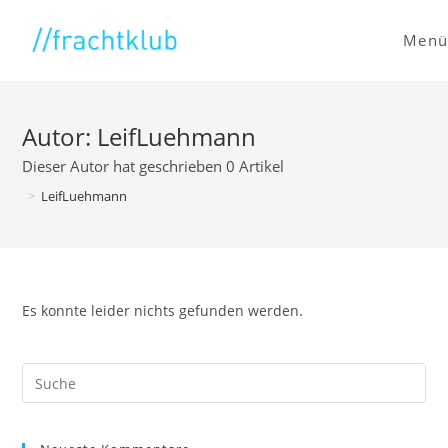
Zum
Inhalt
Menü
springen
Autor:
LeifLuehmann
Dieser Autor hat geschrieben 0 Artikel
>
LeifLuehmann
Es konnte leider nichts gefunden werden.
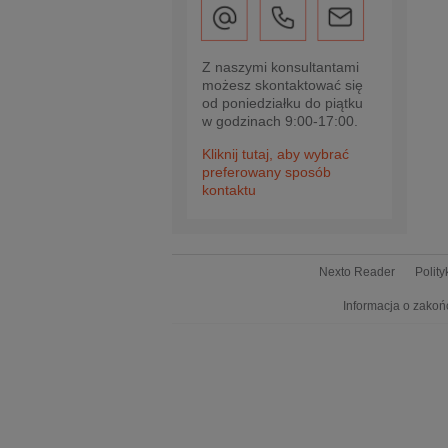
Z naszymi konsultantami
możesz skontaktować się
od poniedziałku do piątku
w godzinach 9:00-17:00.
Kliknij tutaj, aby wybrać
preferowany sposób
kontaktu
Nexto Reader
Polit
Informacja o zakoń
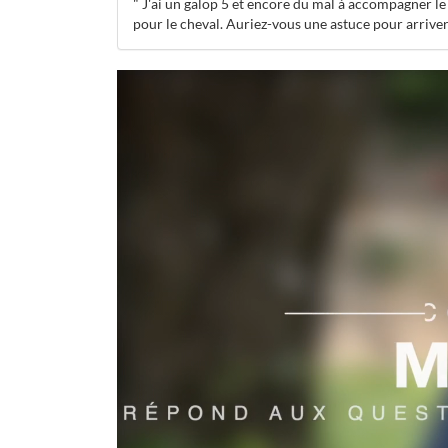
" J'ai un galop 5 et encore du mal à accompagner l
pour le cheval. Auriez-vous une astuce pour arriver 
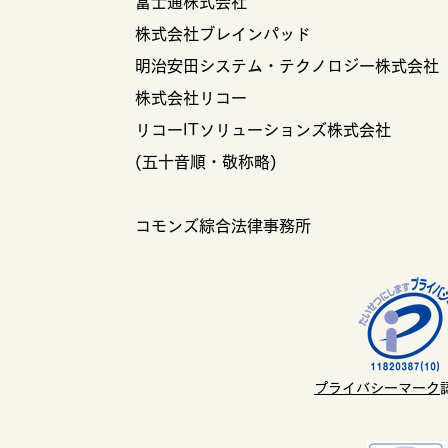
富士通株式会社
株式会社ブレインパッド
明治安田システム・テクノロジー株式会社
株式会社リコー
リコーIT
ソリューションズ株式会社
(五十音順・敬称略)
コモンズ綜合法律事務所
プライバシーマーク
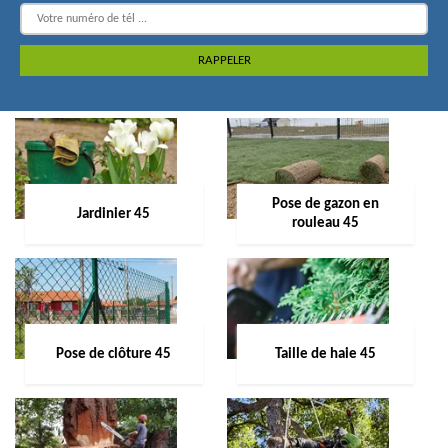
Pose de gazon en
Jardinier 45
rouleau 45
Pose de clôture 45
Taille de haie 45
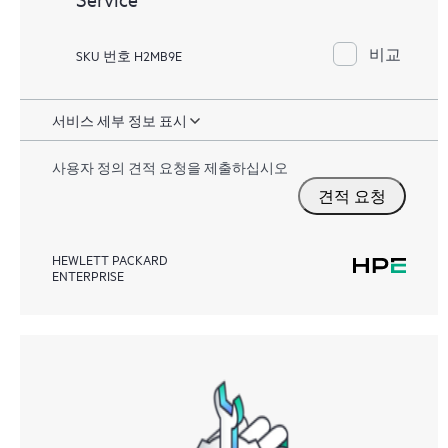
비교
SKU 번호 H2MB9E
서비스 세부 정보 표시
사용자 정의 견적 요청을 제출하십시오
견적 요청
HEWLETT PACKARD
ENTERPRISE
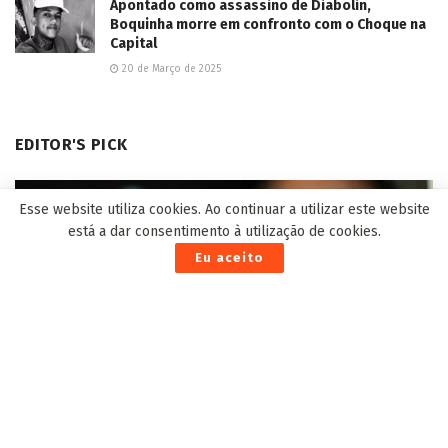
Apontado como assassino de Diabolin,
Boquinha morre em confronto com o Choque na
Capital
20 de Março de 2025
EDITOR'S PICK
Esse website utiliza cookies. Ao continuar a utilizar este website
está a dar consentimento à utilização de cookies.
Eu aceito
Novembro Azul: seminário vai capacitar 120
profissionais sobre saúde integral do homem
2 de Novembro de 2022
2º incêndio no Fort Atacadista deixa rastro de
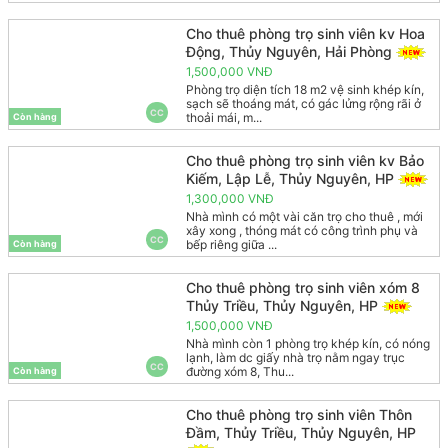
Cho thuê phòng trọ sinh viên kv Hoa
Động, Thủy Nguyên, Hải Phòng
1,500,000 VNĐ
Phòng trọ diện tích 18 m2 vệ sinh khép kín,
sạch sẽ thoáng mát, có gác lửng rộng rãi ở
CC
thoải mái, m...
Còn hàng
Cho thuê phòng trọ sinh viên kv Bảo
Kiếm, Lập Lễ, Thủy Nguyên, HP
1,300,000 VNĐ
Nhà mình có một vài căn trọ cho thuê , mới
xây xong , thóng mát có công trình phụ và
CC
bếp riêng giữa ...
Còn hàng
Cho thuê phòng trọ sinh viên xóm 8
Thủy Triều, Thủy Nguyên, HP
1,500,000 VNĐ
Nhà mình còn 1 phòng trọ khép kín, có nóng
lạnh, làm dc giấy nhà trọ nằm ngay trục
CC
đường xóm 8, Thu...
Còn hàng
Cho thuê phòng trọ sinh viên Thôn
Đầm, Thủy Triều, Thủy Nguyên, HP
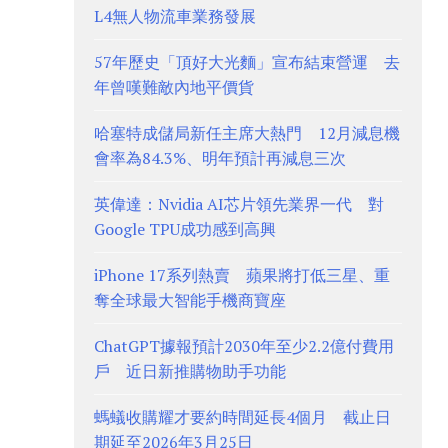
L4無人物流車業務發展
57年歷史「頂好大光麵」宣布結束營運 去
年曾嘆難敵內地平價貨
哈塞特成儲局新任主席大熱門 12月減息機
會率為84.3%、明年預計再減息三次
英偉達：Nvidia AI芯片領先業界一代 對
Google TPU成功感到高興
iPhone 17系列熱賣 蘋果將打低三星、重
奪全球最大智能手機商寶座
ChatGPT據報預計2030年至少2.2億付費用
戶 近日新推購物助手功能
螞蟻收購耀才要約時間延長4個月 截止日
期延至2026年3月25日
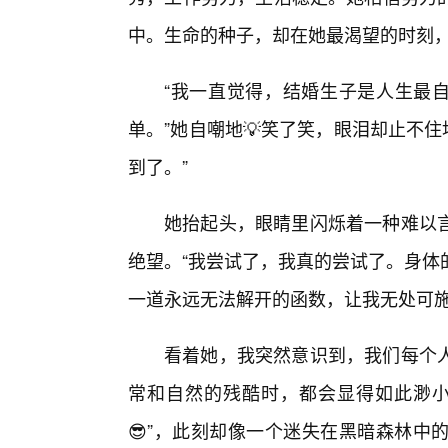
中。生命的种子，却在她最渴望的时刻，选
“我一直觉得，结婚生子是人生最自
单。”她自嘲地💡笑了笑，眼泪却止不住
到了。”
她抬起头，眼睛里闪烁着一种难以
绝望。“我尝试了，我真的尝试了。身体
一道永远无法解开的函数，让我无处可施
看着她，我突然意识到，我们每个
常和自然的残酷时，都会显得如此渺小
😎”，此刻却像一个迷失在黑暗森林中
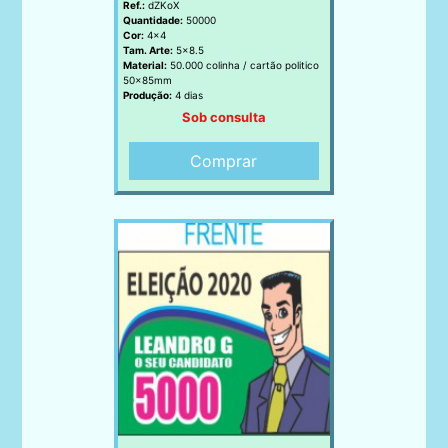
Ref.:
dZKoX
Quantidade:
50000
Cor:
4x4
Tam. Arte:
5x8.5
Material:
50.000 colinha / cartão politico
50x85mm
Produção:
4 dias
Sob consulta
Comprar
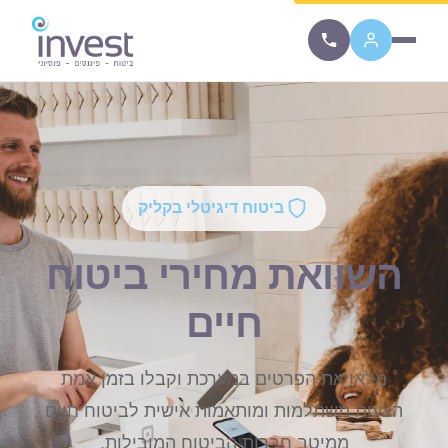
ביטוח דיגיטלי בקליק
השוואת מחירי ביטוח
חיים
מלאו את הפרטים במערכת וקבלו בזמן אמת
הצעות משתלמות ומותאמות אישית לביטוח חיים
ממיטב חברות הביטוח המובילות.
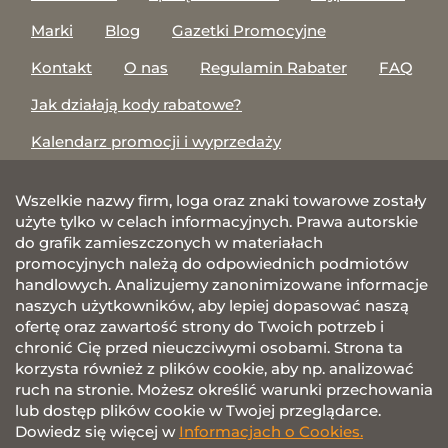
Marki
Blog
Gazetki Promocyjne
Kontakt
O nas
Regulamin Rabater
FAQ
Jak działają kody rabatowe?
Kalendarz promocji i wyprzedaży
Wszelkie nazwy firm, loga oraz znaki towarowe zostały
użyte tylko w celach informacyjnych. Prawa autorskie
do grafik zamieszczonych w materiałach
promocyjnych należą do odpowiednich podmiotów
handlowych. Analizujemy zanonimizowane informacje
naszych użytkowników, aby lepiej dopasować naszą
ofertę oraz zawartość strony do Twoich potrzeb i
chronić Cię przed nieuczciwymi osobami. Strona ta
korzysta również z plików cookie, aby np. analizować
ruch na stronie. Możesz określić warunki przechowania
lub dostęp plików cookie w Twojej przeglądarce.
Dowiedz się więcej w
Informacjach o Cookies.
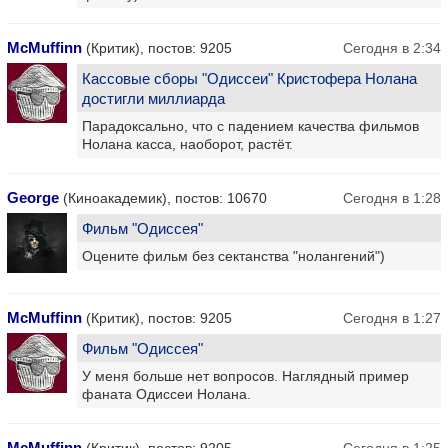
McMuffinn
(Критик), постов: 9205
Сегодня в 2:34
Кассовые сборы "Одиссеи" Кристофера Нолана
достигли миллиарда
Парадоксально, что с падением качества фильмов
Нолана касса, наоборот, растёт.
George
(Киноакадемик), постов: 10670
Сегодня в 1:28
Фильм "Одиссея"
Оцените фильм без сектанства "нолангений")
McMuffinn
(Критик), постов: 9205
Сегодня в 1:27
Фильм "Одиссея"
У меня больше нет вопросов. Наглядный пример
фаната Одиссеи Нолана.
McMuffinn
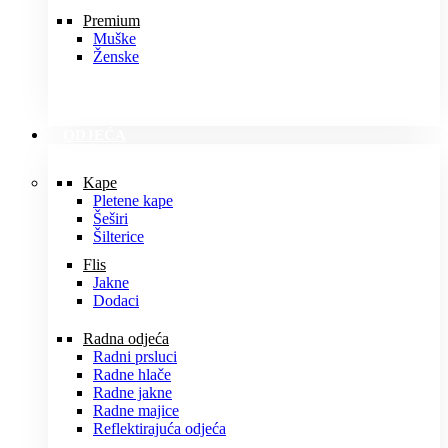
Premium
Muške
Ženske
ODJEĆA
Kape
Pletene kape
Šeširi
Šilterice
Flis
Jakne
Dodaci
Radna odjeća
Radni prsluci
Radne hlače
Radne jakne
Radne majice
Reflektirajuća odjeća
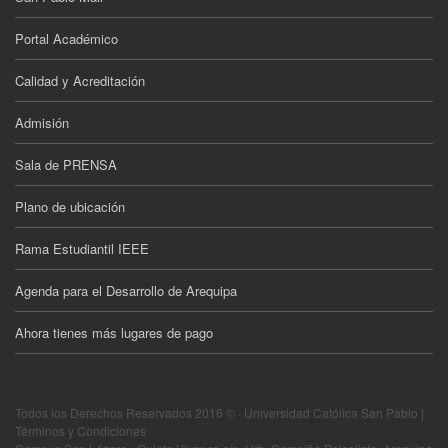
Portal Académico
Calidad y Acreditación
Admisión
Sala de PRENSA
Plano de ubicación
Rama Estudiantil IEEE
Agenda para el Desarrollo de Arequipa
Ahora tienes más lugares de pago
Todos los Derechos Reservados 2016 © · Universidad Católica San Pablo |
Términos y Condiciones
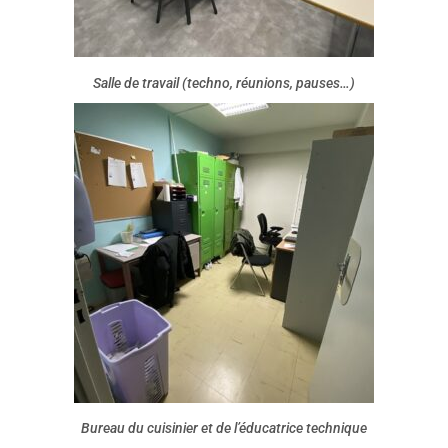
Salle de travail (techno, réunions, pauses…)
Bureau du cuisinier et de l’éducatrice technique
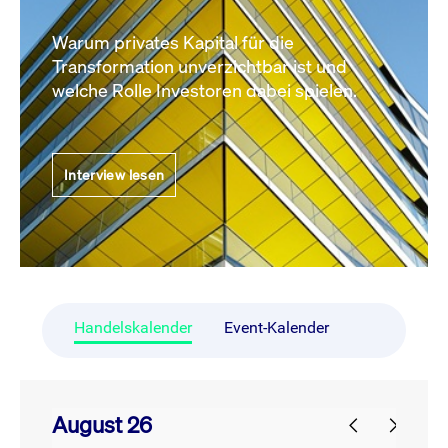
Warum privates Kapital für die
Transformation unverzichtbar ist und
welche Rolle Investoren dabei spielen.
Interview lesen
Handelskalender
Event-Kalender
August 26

• [TASK ITEM]
Print the full listing above again with exact wording and no images.

• [TASK ANSWER]
Zum
Inhalt
Menü
springen
Autor:
LeifLuehmann
Dieser Autor hat geschrieben 0 Artikel
>
LeifLuehmann
Es konnte leider nichts gefunden werden.
Z naszymi konsultantami
możesz skontaktować się
od poniedziałku do piątku
w godzinach 9:00-17:00.
Kliknij tutaj, aby wybrać
preferowany sposób
kontaktu
Nexto Reader
Polit
Informacja o zakoń
" J'ai un galop 5 et encore du mal à accompagner l
pour le cheval. Auriez-vous une astuce pour arriver 
富士通株式会社
株式会社ブレインパッド
明治安田システム・テクノロジー株式会社
株式会社リコー
リコーIT
ソリューションズ株式会社
(五十音順・敬称略)
コモンズ綜合法律事務所
プライバシーマーク
Pose de gazon en
Jardinier 45
rouleau 45
Pose de clôture 45
Taille de haie 45
비교
SKU 번호 H2MB9E
서비스 세부 정보 표시
사용자 정의 견적 요청을 제출하십시오
견적 요청
HEWLETT PACKARD
ENTERPRISE
Apontado como assassino de Diabolin,
Boquinha morre em confronto com o Choque na
Capital
20 de Março de 2025
EDITOR'S PICK
Esse website utiliza cookies. Ao continuar a utilizar este website
está a dar consentimento à utilização de cookies.
Eu aceito
Novembro Azul: seminário vai capacitar 120
profissionais sobre saúde integral do homem
2 de Novembro de 2022
2º incêndio no Fort Atacadista deixa rastro de
Cho thuê phòng trọ sinh viên kv Hoa
Động, Thủy Nguyên, Hải Phòng
1,500,000 VNĐ
Phòng trọ diện tích 18 m2 vệ sinh khép kín,
sạch sẽ thoáng mát, có gác lửng rộng rãi ở
CC
thoải mái, m...
Còn hàng
Cho thuê phòng trọ sinh viên kv Bảo
Kiếm, Lập Lễ, Thủy Nguyên, HP
1,300,000 VNĐ
Nhà mình có một vài căn trọ cho thuê , mới
xây xong , thóng mát có công trình phụ và
CC
bếp riêng giữa ...
Còn hàng
Cho thuê phòng trọ sinh viên xóm 8
Thủy Triều, Thủy Nguyên, HP
1,500,000 VNĐ
Nhà mình còn 1 phòng trọ khép kín, có nóng
lạnh, làm dc giấy nhà trọ nằm ngay trục
CC
đường xóm 8, Thu...
Còn hàng
Cho thuê phòng trọ sinh viên Thôn
Đầm, Thủy Triều, Thủy Nguyên, HP
L4無人物流車業務發展
57年歷史「頂好大光麵」宣布結束營運 去
年曾嘆難敵內地平價貨
哈塞特成儲局新任主席大熱門 12月減息機
會率為84.3%、明年預計再減息三次
英偉達：Nvidia AI芯片領先業界一代 對
Google TPU成功感到高興
iPhone 17系列熱賣 蘋果將打低三星、重
奪全球最大智能手機商寶座
ChatGPT據報預計2030年至少2.2億付費用
戶 近日新推購物助手功能
螞蟻收購耀才要約時間延長4個月 截止日
期延至2026年3月25日
中。生命的种子，却在她最渴望的时刻，选
“我一直觉得，结婚生子是人生最自
单。”她自嘲地💡笑了笑，眼泪却止不住
到了。”
她抬起头，眼睛里闪烁着一种难以
绝望。“我尝试了，我真的尝试了。身体
一道永远无法解开的函数，让我无处可施
看着她，我突然意识到，我们每个
常和自然的残酷时，都会显得如此渺小
😎”，此刻却像一个迷失在黑暗森林中
Ref.:
dZKoX
Quantidade:
50000
Cor:
4x4
Tam. Arte:
5x8.5
Material:
50.000 colinha / cartão politico
50x85mm
Produção:
4 dias
Sob consulta
Comprar
ביטוח דיגיטלי בקליק
השוואת מחירי ביטוח
חיים
מלאו את הפרטים במערכת וקבלו בזמן אמת
הצעות משתלמות ומותאמות אישית לביטוח חיים
ממיטב חברות הביטוח המובילות.
Marki
Blog
Gazetki Promocyjne
Kontakt
O nas
Regulamin Rabater
FAQ
Jak działają kody rabatowe?
Kalendarz promocji i wyprzedaży
Wszelkie nazwy firm, loga oraz znaki towarowe zostały
użyte tylko w celach informacyjnych. Prawa autorskie
do grafik zamieszczonych w materiałach
promocyjnych należą do odpowiednich podmiotów
handlowych. Analizujemy zanonimizowane informacje
naszych użytkowników, aby lepiej dopasować naszą
ofertę oraz zawartość strony do Twoich potrzeb i
chronić Cię przed nieuczciwymi osobami. Strona ta
korzysta również z plików cookie, aby np. analizować
ruch na stronie. Możesz określić warunki przechowania
lub dostęp plików cookie w Twojej przeglądarce.
Dowiedz się więcej w
Informacjach o Cookies.
McMuffinn
(Критик), постов: 9205
Сегодня в 2:34
Кассовые сборы "Одиссеи" Кристофера Нолана
достигли миллиарда
Парадоксально, что с падением качества фильмов
Нолана касса, наоборот, растёт.
George
(Киноакадемик), постов: 10670
Сегодня в 1:28
Фильм "Одиссея"
Оцените фильм без сектанства "нолангений")
McMuffinn
(Критик), постов: 9205
Сегодня в 1:27
Фильм "Одиссея"
У меня больше нет вопросов. Наглядный пример
фаната Одиссеи Нолана.
McMuffinn
Premium
Muške
Ženske
ODJEĆA
Kape
Pletene kape
Šeširi
Šilterice
Flis
Jakne
Dodaci
Radna odjeća
Radni prsluci
Radne hlače
Radne jakne
Radne majice
Reflektirajuća odjeća
Portal Académico
Calidad y Acreditación
Admisión
Sala de PRENSA
Plano de ubicación
Rama Estudiantil IEEE
Agenda para el Desarrollo de Arequipa
Ahora tienes más lugares de pago
Todos los Derechos Reservados 2016 © · Universidad Católica San Pablo |
Términos y Condiciones
Salle de travail (techno, réunions, pauses…)
Bureau du cuisinier et de l’éducatrice technique
Warum privates Kapital für die
Transformation unverzichtbar ist und
welche Rolle Investoren dabei spielen.
Interview lesen
Handelskalender
Event-Kalender
August 26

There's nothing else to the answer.